What you should do: List every nerve named in the figure caption of the surgical text, along with the label given for each.

Fig. 13.2 Cadaveric lateral view of the left cavernous sinus and superior orbital fissure. Opening of the lateral wall of the cavernous sinus demonstrating the relationship between the oculomotor nerve and its divisions (CN III), the trochlear nerve (CN IV), the ophthalmic nerve and its divisions (V1), and the abducens nerve (CN VI) as they enter the superior orbital fissure. (Reproduced with permission from Rhoton A. The orbit., Neurosurgery 2002;51[Suppl 1]:303–334, Fig. 13.7.3 (c).)
13.3 Indications
The LOA is indicated for orbital decompression for some orbital pseudotumors, thyroid-related eye disease, and tumorous lesions presenting themselves in the lateral and superolateral orbital compartment without significant intracranial component.7 , 13 With introduction of the microsurgical techniques, lesions located within the SOF, those superior, lateral, and inferior to the optic nerve in the optic canal,7 and those in the cavernous sinus9 and middle fossa16 can be approached through an LOA. When combined with supraorbital mini craniotomy with or without the addition of superolateral orbital rim osteotomy, lesions in the suprasellar cistern and anterior circulation can also be addressed with this approach.8
13.4 Surgical Technique
The patient is positioned supine on the operative table with the head held in a rigid three-point fixation head holder. The head is turned 0 to 20 degrees to the contralateral side with a slight head extension depending on the location of the lesion. For example, lesions located purely in the lateral orbital compartment require more contralateral rotation but those located more posteriorly in the middle fossa require less. Similarly, lesions involving the clinoid require more head extension to improve the visual trajectory during clinoidectomy. Stereotactic image guidance is used to aid localization during surgery.

Records shown:
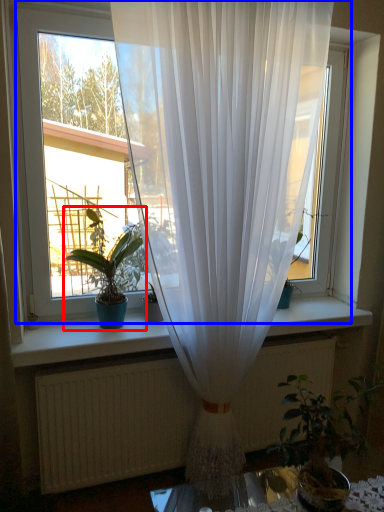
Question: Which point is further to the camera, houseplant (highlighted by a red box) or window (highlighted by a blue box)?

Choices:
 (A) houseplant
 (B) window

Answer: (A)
---
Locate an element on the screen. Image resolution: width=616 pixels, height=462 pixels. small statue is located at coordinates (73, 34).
* * *
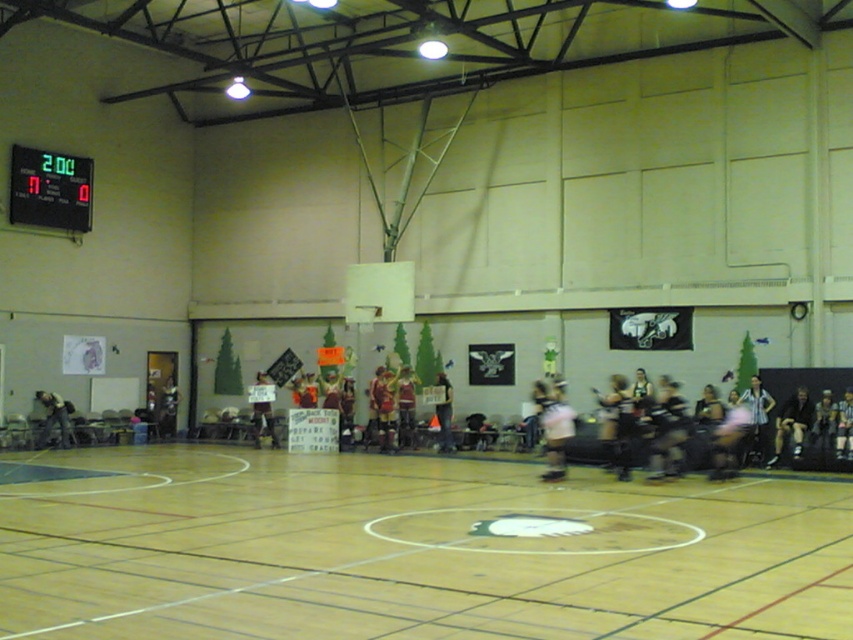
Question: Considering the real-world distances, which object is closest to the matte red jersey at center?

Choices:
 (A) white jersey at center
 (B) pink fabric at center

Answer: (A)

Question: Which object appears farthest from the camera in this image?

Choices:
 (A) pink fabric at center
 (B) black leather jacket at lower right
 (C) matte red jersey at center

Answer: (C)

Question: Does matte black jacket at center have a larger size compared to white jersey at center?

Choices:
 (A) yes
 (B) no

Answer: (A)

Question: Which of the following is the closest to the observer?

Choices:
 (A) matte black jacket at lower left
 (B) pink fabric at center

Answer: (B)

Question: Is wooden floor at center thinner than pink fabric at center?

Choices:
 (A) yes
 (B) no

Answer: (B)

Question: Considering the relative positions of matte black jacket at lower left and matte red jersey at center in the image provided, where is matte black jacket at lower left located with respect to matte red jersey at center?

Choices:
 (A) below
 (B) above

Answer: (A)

Task result:
Oculomotor nerve and its divisions (CN III)
Trochlear nerve (CN IV)
Ophthalmic nerve and its divisions (V1)
Abducens nerve (CN VI)